------ Trecho selecionado
Justiça reconhece parceria comercial e nega vínculo entre mecânico e oficina
Ficou comprovado que o trabalhador utilizava a estrutura da empresa, suas próprias ferramentas e recebia 50% de comissão por serviço realizado, e não um pagamento mensal fixo

A 1ª Turma do Tribunal Regional do Trabalho da 18ª Região (TRT-GO) reconheceu a existência de uma parceria comercial entre um mecânico e uma oficina mecânica, negando o vínculo empregatício anterior à anotação da Carteira de Trabalho e Previdência Social (CTPS). A decisão, seguindo o voto da relatora, desembargadora Iara Teixeira Rios, reformou a sentença do juízo da 1ª Vara do Trabalho de Itumbiara, no interior do Estado.
O entendimento do Tribunal foi de que não estavam presentes os requisitos caracterizadores de uma relação de emprego na prestação de serviços do mecânico antes do registro do vínculo. Ficou comprovado que, durante o período em questão, o trabalhador utilizava a estrutura da empresa, suas próprias ferramentas e recebia 50% de comissão por serviço realizado, e não um pagamento mensal fixo.
Os advogados José Coelho Barcelos Borges e Ricardo Divino Pio da Silva, em defesa da empresa, argumentaram que, após o registro e o início do recebimento de salário, o mecânico passou a receber menos do que recebia como prestador de serviços, chegando inclusive a pedir demissão da empresa.
Em seu voto, a desembargadora Iara Teixeira Rios ressaltou que não foi comprovada a existência de uma frequência diária e com imposição de horário. Uma das testemunhas revelou que o mecânico prestava serviços esporadicamente, enquanto outra, ao expor a realidade contratual de mecânicos em situação semelhante, afirmou que eles não compareciam ao trabalho todos os dias.
------------
------ Informações
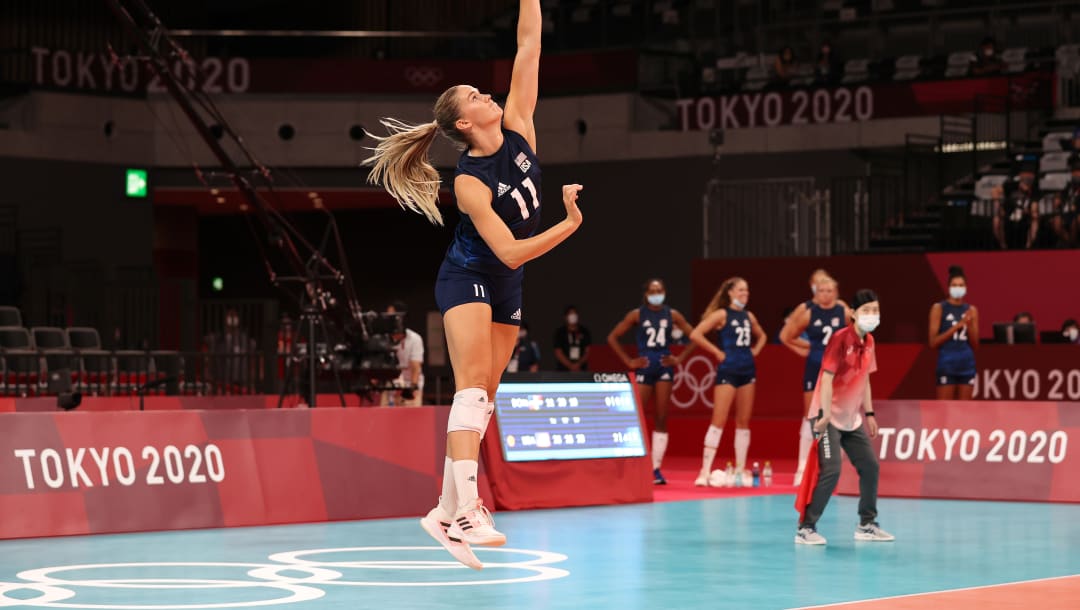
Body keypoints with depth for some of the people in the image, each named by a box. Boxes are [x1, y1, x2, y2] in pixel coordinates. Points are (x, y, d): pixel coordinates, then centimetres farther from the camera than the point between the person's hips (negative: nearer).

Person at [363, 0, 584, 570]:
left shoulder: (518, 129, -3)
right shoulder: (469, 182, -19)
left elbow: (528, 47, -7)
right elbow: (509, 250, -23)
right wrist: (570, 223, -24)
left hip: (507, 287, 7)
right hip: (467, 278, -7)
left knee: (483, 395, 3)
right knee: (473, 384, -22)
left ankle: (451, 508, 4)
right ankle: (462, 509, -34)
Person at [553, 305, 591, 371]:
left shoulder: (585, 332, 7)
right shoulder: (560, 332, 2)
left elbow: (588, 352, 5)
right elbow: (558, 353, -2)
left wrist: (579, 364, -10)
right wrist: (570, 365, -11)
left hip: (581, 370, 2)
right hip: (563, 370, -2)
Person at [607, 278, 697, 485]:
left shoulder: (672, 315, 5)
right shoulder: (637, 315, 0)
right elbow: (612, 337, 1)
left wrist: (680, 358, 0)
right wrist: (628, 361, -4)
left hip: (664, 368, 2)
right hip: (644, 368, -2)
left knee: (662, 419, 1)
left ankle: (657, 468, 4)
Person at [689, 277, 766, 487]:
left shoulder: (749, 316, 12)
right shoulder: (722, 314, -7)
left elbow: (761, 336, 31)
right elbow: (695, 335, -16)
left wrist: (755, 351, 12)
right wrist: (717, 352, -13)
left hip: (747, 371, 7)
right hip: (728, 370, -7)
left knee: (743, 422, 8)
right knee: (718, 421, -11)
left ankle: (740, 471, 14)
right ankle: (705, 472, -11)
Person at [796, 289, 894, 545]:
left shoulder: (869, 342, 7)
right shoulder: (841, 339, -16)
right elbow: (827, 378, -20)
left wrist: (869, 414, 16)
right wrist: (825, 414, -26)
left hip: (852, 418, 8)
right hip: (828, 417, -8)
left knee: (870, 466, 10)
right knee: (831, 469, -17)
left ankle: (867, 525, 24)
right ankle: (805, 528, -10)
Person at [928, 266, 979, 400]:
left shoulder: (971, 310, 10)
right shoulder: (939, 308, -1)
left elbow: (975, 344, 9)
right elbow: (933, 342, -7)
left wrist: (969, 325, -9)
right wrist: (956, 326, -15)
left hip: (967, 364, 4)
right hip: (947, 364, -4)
------------
------ Informações
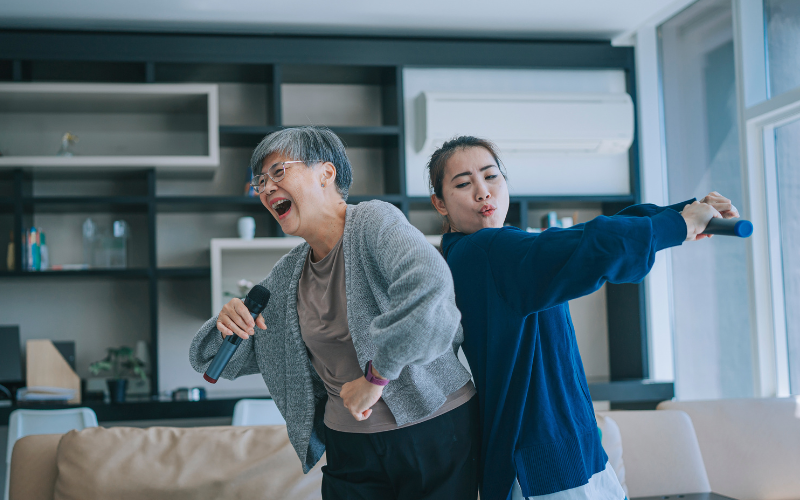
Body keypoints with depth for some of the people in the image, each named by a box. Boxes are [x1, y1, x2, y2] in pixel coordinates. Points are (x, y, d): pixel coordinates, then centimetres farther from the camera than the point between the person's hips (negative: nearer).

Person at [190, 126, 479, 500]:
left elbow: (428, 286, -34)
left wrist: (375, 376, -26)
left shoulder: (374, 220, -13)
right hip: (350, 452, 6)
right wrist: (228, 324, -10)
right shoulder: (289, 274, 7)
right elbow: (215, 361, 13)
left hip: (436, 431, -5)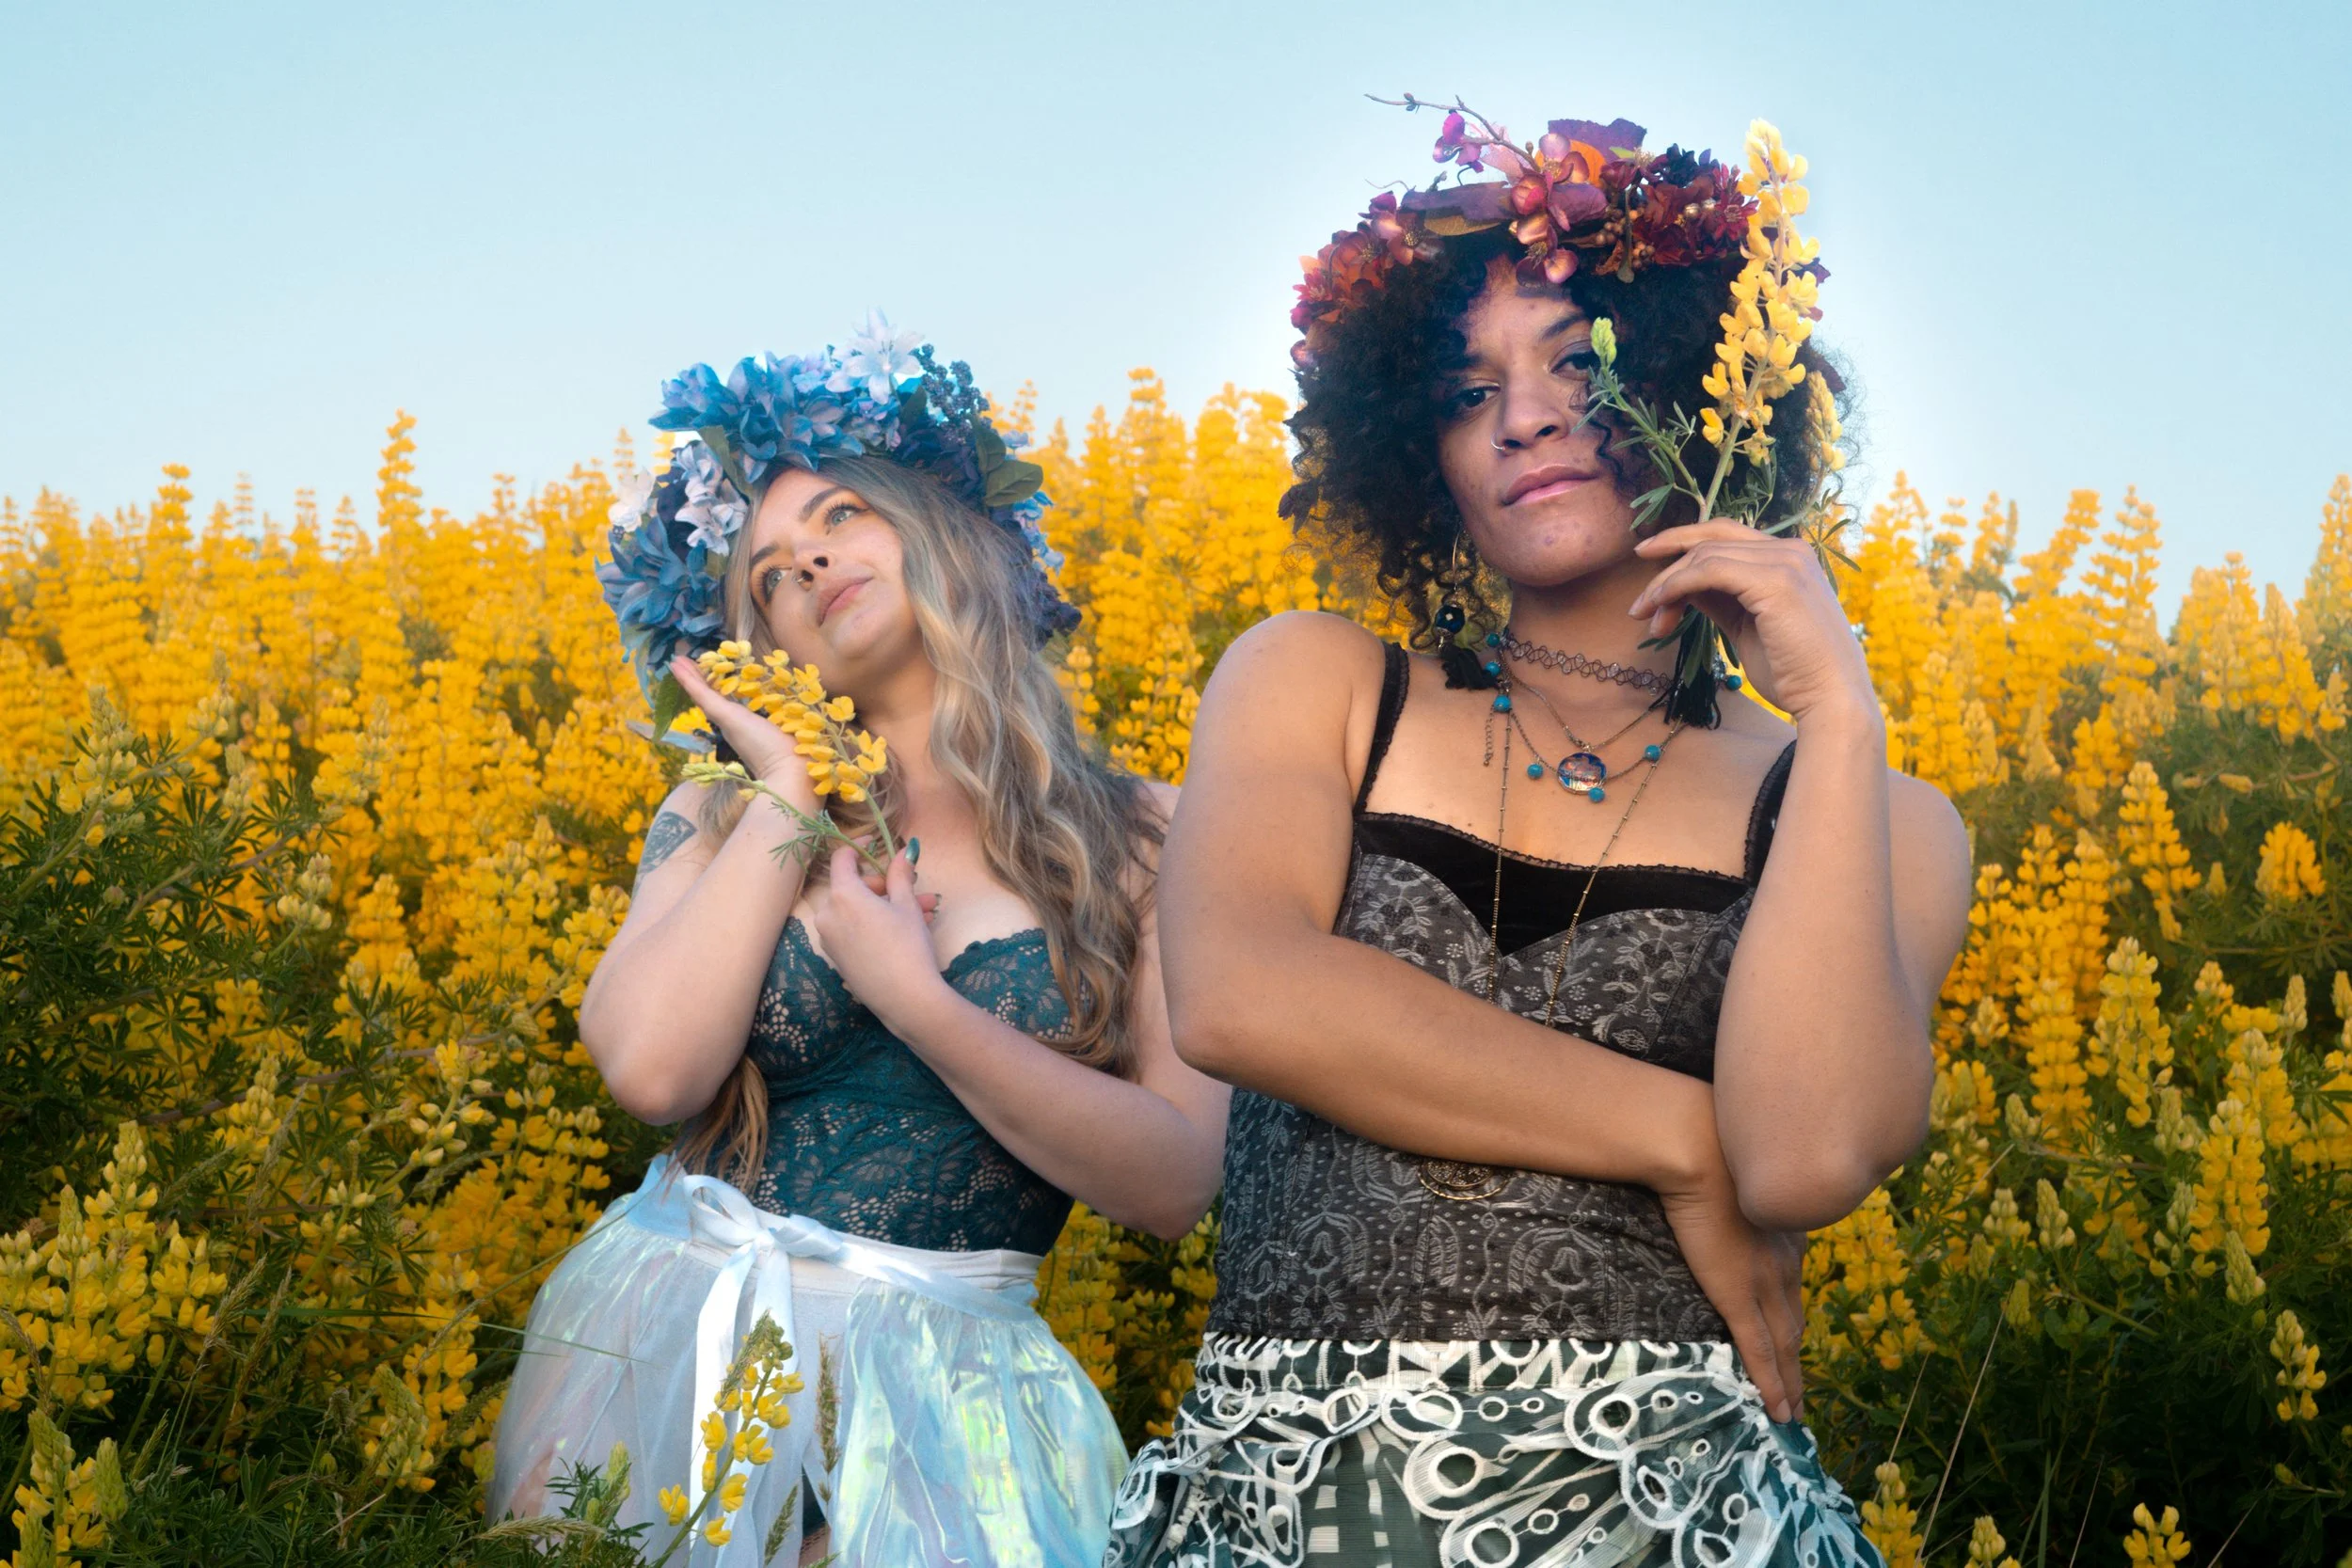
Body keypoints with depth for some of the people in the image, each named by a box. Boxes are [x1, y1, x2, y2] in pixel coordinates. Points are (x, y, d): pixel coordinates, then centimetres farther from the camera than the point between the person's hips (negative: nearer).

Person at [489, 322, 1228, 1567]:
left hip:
------------
------ Informações
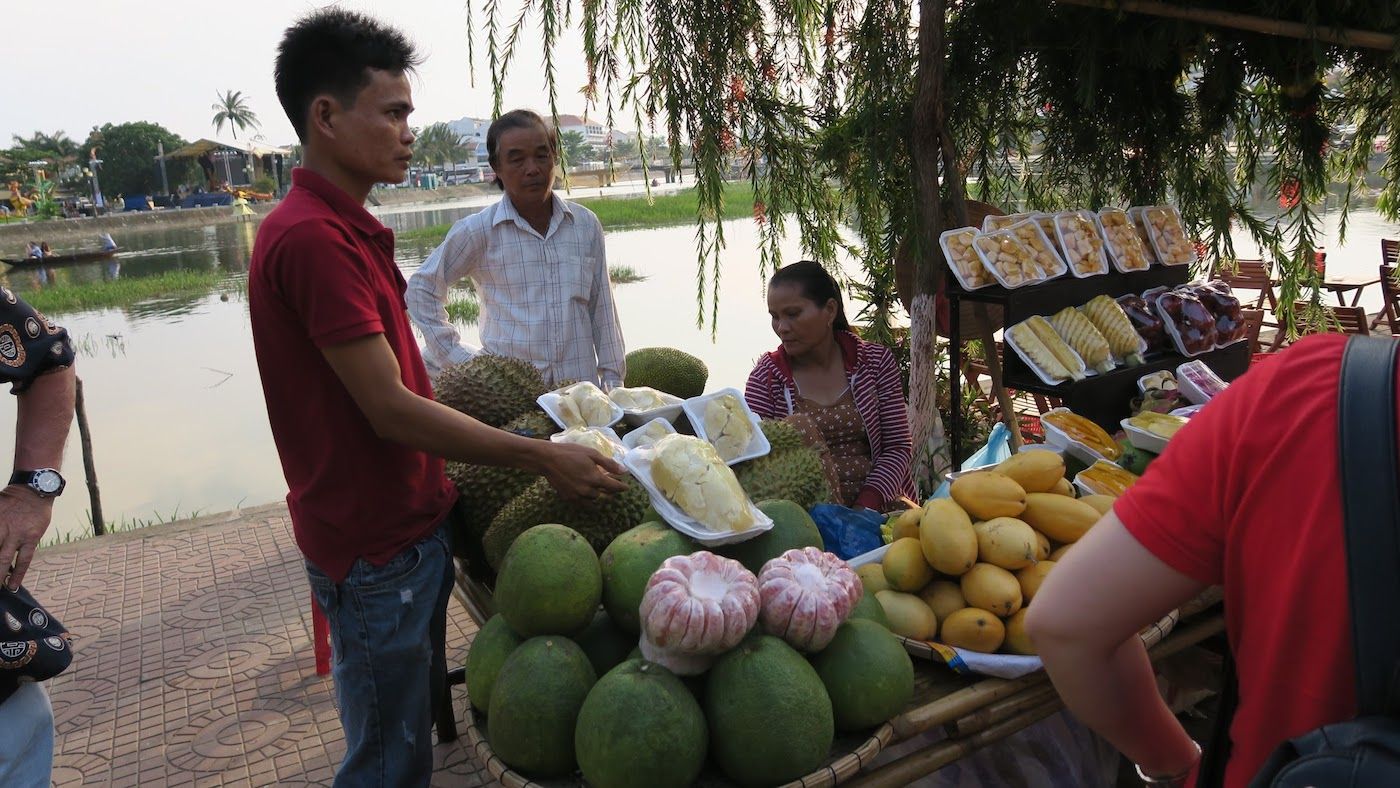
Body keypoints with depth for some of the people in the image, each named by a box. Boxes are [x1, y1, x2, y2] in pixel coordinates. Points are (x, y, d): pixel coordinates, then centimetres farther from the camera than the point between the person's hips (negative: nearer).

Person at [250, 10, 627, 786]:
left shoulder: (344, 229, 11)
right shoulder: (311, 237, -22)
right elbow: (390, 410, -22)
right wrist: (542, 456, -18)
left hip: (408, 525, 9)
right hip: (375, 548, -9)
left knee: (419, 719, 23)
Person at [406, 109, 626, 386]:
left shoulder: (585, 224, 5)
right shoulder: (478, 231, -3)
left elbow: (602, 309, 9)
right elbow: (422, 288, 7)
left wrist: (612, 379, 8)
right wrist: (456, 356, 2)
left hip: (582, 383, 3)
------------
-- Exercícios propostos --
**a.** Segundo a notícia sobre o mecânico e a oficina, de qual juízo era a sentença reformada pela 1ª Turma do TRT-GO?
**b.** Transcreva da notícia sobre o mecânico e a oficina o trecho que vai de "Os advogados José" a "todos os dias.".

-- Respostas dos exercícios --
**a.** Do juízo da 1ª Vara do Trabalho de Itumbiara.

**b.**
Os advogados José Coelho Barcelos Borges e Ricardo Divino Pio da Silva, em defesa da empresa, argumentaram que, após o registro e o início do recebimento de salário, o mecânico passou a receber menos do que recebia como prestador de serviços, chegando inclusive a pedir demissão da empresa.
Em seu voto, a desembargadora Iara Teixeira Rios ressaltou que não foi comprovada a existência de uma frequência diária e com imposição de horário. Uma das testemunhas revelou que o mecânico prestava serviços esporadicamente, enquanto outra, ao expor a realidade contratual de mecânicos em situação semelhante, afirmou que eles não compareciam ao trabalho todos os dias.